● **TRY IT**
A faithful copy of the listing below is needed, one that contains no pictures.

● **GIVEN RECORDS**
********************
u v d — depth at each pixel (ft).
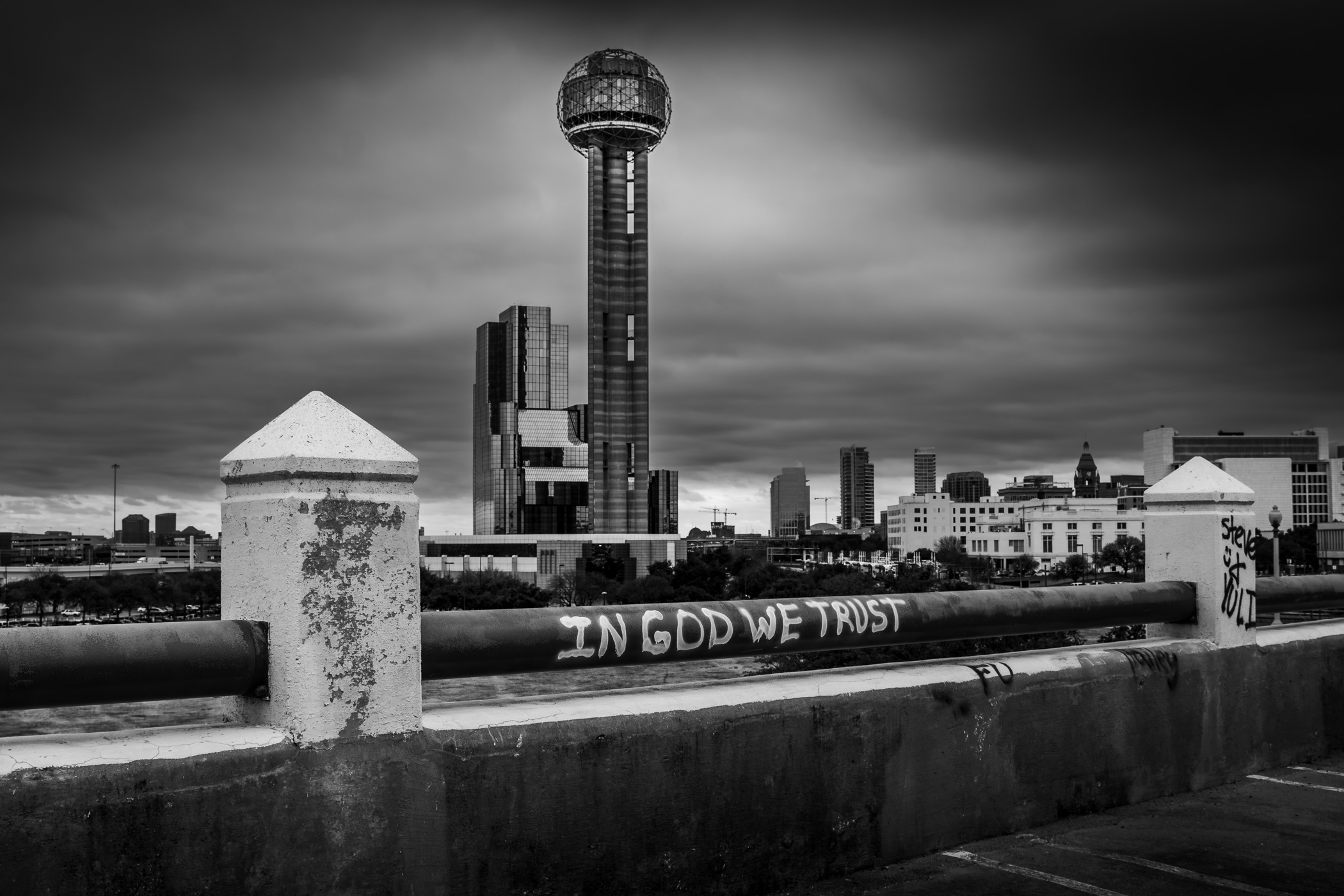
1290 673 24.63
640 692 15.78
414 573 13.03
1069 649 21.75
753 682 17.02
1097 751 20.57
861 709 17.16
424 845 12.86
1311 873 17.21
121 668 11.14
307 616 12.18
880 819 17.29
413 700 12.92
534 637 14.33
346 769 12.32
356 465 12.48
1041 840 18.78
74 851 10.82
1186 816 20.36
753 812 15.81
********************
● **WRITTEN RESPONSE**
u v d — depth at each pixel (ft).
1290 673 24.63
640 692 15.78
414 573 13.03
1069 649 21.75
753 682 17.02
1097 751 20.57
861 709 17.16
424 845 12.86
1311 873 17.21
121 668 11.14
307 616 12.18
880 819 17.29
413 700 12.92
534 637 14.33
346 769 12.32
356 465 12.48
1041 840 18.78
74 851 10.82
1186 816 20.36
753 812 15.81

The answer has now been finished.